What are some of the common mental illnesses in the country, and what are contributing factors?
Though data by WHO reveals that at least one in four Kenyans suffer from mental illness, we have not conducted a national survey to come up with an estimate of numbers.
However, from smaller surveys done, the top three mental illnesses are anxiety, depression, alcohol, and drug use.
Has Kenya made progress in dealing with mental illness?
We have made progress because health is a devolved function. We expect counties to have a budget and have policies in place, and action plans, but there is nothing much, investments are still wanting.
How equipped is Kenya to handle mental illness in terms of budgetary allocation and human resources?
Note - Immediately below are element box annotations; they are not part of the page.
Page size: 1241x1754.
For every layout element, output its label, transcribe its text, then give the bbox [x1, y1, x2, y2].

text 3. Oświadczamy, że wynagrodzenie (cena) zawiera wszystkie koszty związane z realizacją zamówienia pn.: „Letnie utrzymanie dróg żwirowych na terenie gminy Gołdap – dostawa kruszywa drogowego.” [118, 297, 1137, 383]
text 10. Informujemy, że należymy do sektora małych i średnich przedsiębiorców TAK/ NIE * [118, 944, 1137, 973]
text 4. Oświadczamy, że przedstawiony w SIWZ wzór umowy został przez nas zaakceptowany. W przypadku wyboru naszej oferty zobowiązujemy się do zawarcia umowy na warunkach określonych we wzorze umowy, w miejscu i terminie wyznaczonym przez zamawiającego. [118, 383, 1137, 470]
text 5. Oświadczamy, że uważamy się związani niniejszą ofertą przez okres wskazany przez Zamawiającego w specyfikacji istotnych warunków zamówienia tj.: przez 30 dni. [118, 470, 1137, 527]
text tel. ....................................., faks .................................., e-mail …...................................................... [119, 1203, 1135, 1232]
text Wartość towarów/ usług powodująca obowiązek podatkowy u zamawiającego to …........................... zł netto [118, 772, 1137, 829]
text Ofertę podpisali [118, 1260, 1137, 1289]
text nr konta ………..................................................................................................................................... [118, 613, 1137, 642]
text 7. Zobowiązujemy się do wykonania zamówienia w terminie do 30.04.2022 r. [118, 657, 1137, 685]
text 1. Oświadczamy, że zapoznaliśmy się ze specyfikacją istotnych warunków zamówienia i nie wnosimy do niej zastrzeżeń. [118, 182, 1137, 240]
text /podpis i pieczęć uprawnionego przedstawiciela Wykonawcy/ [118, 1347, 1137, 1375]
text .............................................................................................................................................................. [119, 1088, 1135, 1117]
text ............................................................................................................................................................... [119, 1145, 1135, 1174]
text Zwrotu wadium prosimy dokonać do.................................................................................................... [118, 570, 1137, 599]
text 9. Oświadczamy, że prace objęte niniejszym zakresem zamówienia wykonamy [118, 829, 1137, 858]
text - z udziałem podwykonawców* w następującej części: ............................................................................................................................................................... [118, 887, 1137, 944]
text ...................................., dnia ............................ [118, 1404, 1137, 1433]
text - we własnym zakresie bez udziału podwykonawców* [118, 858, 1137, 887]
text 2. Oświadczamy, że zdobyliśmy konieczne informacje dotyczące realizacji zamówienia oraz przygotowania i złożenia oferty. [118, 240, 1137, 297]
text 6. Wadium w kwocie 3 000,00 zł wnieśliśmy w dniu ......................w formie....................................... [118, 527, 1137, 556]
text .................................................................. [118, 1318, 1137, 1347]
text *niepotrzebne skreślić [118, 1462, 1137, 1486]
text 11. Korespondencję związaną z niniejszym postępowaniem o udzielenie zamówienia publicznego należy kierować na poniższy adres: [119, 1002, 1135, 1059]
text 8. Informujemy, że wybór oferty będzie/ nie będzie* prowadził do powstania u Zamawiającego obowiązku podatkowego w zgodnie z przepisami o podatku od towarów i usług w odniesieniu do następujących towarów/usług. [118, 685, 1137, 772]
It is still a work in progress. Counties are still struggling with human resources like doctors and nurses to manage patients with mental illness. There is some progress, and we are moving, though gradually. For example, clinics are not being constructed, with patients admitted in general wards. Though the progress is slow, there is some hope.
Mental illnesses are usually discovered at advanced stages. What is the challenge?
Stigma is still a major hindrance affecting access to care by patients. Nobody wants to be seen to suffer from mental illness. It should be clear that people have constitutional rights to access health, including mental healthcare.
Remember that everyone who has a brain is at risk of developing mental illness. When you discriminate against someone because you think it is them, you can also be affected. Always treat others as you would like to be treated, as nobody wishes to be sick.
What is the way forward in managing mental health?
There should be continuous advocacy and campaigns to prevent people from giving up. Within government agencies, there should be targets for creating awareness of mental health.
Mental health should be prioritised. People with mental illnesses are likely to die twice, as compared to the general population. Mental illnesses reduce the lifespan of people by many years, and productivity is affected.